POWERFUL WANTS

Today I fell asleep while doing a nice headstand. This never happened to me before. I almost couldn’t believe it myself, but then, when one hears about people falling asleep in all sorts of positions and situations, I decided that it wasn’t a big deal after all. I usually stand on my head about half an hour, so the REM time must have been a fraction of that. I don’t think I had any significant dreams, though. If I did, I don’t remember.

What I did think however, just before and after, was the relation between being out of consciousness, as it were, and the capacity to focus. It dawned on me that in my yoga practice, which doesn’t rely on anything demanding, even though there are some people who would swear that they’ll never be able to do what I do, I often focus not on some idea of a whole experience, but parts. I decided that the only reason why I fell asleep on my head today is due to the fact that I’m an expert in fragments – or so I like to believe. Sleeping is itself one of the most fascinating fragmentary activities, as its experience relies entirely on a radical break with conscious consciousness. When you are asleep you are out of it – unless you possess some unusual mental power that enables you to think otherwise.

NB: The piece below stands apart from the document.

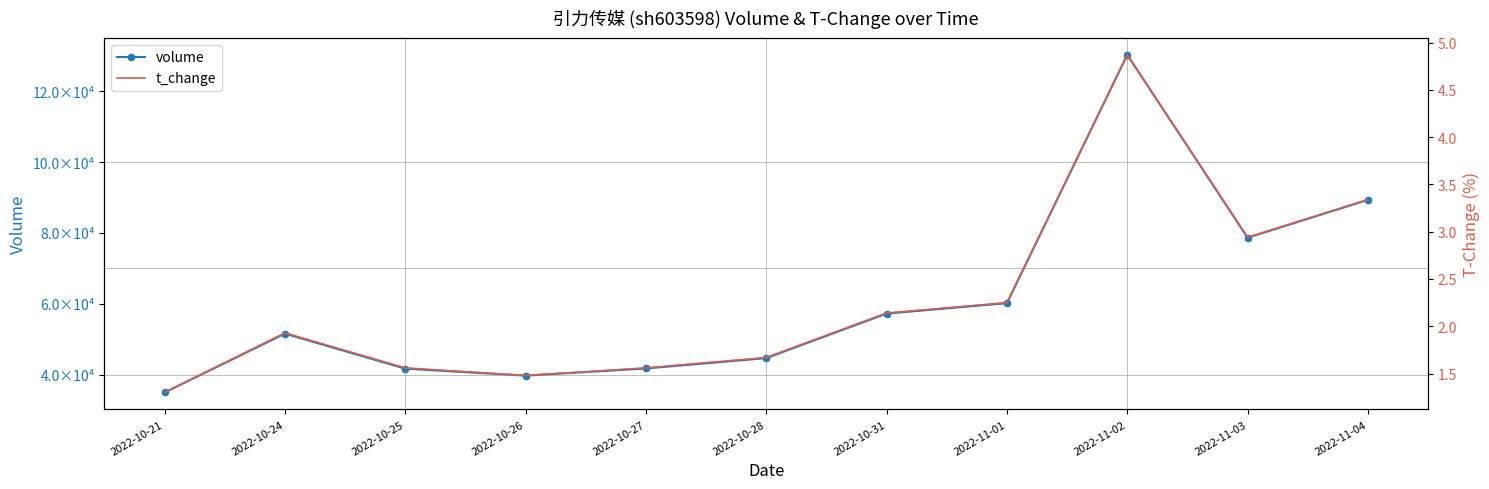

At which label does volume reach its minimum?

2022-10-21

Now to the interesting part. Some of you might like to know what I was focusing on before all these dreams on their heads got their energies channeled through fragments. While listening to Bach’s cello suites, I thought of just how much some people want us, by whole not by part. The strategies they devise can be mindboggling. Particularly acts whose articulations are unambiguously invisible but whose manifestations are ambiguously visible are interesting. They are most fascinating insofar as they allow us to dissociate the agent from the thoughts that the agent provokes in us by doing nothing, saying nothing, or saying everything at once. Thought thus dissociated from its container, as it were, can be considered as full of itself as anything. As such, you approach it with reverence, as if it were a God. You pose questions to it. You know it will not answer, but you believe that it can give you a sign. For those of you ready to go to bed, but who can’t think of a question, try this one: how do we distinguish between head-thoughts and head-stands? Bach will answer that one in your dreams. Hammering thoughts with a toccata will not be the worst that can happen to your heads.